The fleet problem/opportunity of the Internet Computer

Existential threat
There is a lot of talk regarding the superior software innovation of the Internet Computer, which I am very excited about. But we must also acknowledge that without the hardware (computational capabilities) keeping pace, it will become a bottleneck. In fact, I think it already has, and looking at our pace, it is much worse than one would expect. There are also worrying aspects in the current design that will become an attack vector in the future. I do want to mention that I don’t want to tackle or single out anyone specific with this letter. It’s a genuine worry based on what I see and know. I wouldn’t be surprised if a lot of work is happening behind the scenes. Let me first provide some context and then formulate some critical questions from that.

Let’s first look at the growth of our computational capacity (from what I have been able to gather).
The following graph shows that we haven’t added a single node provider in 2 months. I can relate, as I have been in the queue for a few months and haven’t been contacted since the beginning.

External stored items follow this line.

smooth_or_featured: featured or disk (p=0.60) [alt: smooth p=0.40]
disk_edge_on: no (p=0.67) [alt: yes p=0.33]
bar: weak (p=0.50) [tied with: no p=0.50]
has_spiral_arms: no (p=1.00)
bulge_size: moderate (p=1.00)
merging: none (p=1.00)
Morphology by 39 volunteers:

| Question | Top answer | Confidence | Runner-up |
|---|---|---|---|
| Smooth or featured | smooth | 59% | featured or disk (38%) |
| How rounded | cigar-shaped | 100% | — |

While this graph shows that we have grown our fleet to 228 nodes.

To provide some context on this magnitude, an avg global tech company has 10s of thousands of nodes running on cloud providers. I know, because I still work in such a traditional company, where we manage our enormous AWS fleet. This is just one company, in the ocean of AWS cloud. My concern here is not that we are far from AWS capabilities. It’s more about the lack of a clear plan for how to get there.

We couldn’t host a killer app on the Internet Computer right now. It would be fragile and not perform. Without an equally innovative master plan to increase our fleet size, we will not achieve the desired outcome. I have heard statements of having eventually millions of node machines, but how exactly are we going to get there? This is just wishful thinking at this point. Not sure about the size of our nodes exactly, but we must have a few dozen racks of servers right now in the world. This is nothing!

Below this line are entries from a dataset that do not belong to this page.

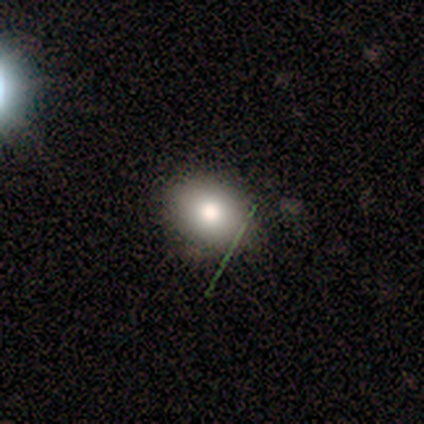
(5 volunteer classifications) Smooth or featured: smooth — 80% (featured or disk — 20%)
How rounded: round — 50% (tied with in between — 50%)
Merging: none — 100%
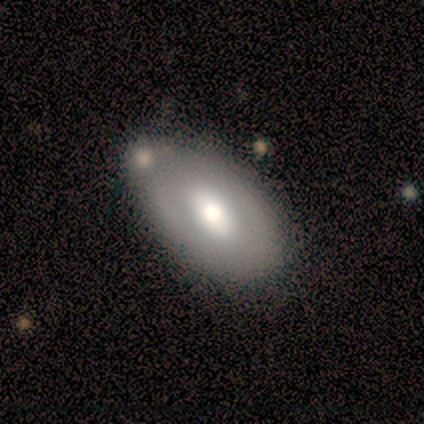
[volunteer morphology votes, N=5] Smooth or featured?
  - smooth: 60% *
  - featured or disk: 40%
  - star or artifact: 0%
How rounded?
  - in between: 100% *
  - round: 0%
  - cigar-shaped: 0%
Merging?
  - none: 80% *
  - minor disturbance: 20%
  - major disturbance: 0%
  - merger: 0%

Public node providers will be an easy attack vector
The whole premise of the Internet Computer is blockchain singularity - crucially important and for me, a revolutionary point in time - meaning separating from the Traditional System and enabling an infinite digital platform for creators worldwide. It is certainly possible, but not with the current design. Our actual computational capabilities could easily be hurt by governments right now. In effect, they could take down a large part of our system, which will have catastrophic consequences. While being decentralized, publicly known node providers will inevitably be targeted. As I understood, the only reason to know the node providers is to evenly distribute our fleet geographically and among identities. That’s certainly important, but the current strategy will also make our system vulnerable. Imagine in 5y, when IC has grown 10x, China/Europe/USA states/etc asking their local providers to shut down immediately (due to restricting freedom of speech). While NNS community can vote for freedom, despite the cryptographic innovation, this could still wipe out large parts of IC and hurt millions of people in the community. Node providers should be pseudonymized and not known geographically to the Traditional Systems.

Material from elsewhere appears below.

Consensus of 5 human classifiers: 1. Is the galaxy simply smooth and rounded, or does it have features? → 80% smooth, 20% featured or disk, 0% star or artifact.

Onboarding new node providers is the biggest bottleneck of adoption as I see. As I mentioned, I have been in the queue for a while. Specifically, I would be the first node provider in the Baltics/Scandinavia region, so would surely bring further decentralization to the network. I also have a Level3+ (high-tech/standards) green energy datacenter as a partner, ready to get started. You cannot get any better than this, to be completely honest. And yet, nothing. I lack visibility and don’t know. Surely a tremendous amount of work is happening inside Dfinity for this, but at the same time, I don’t see this being talked about anywhere, which makes me worry.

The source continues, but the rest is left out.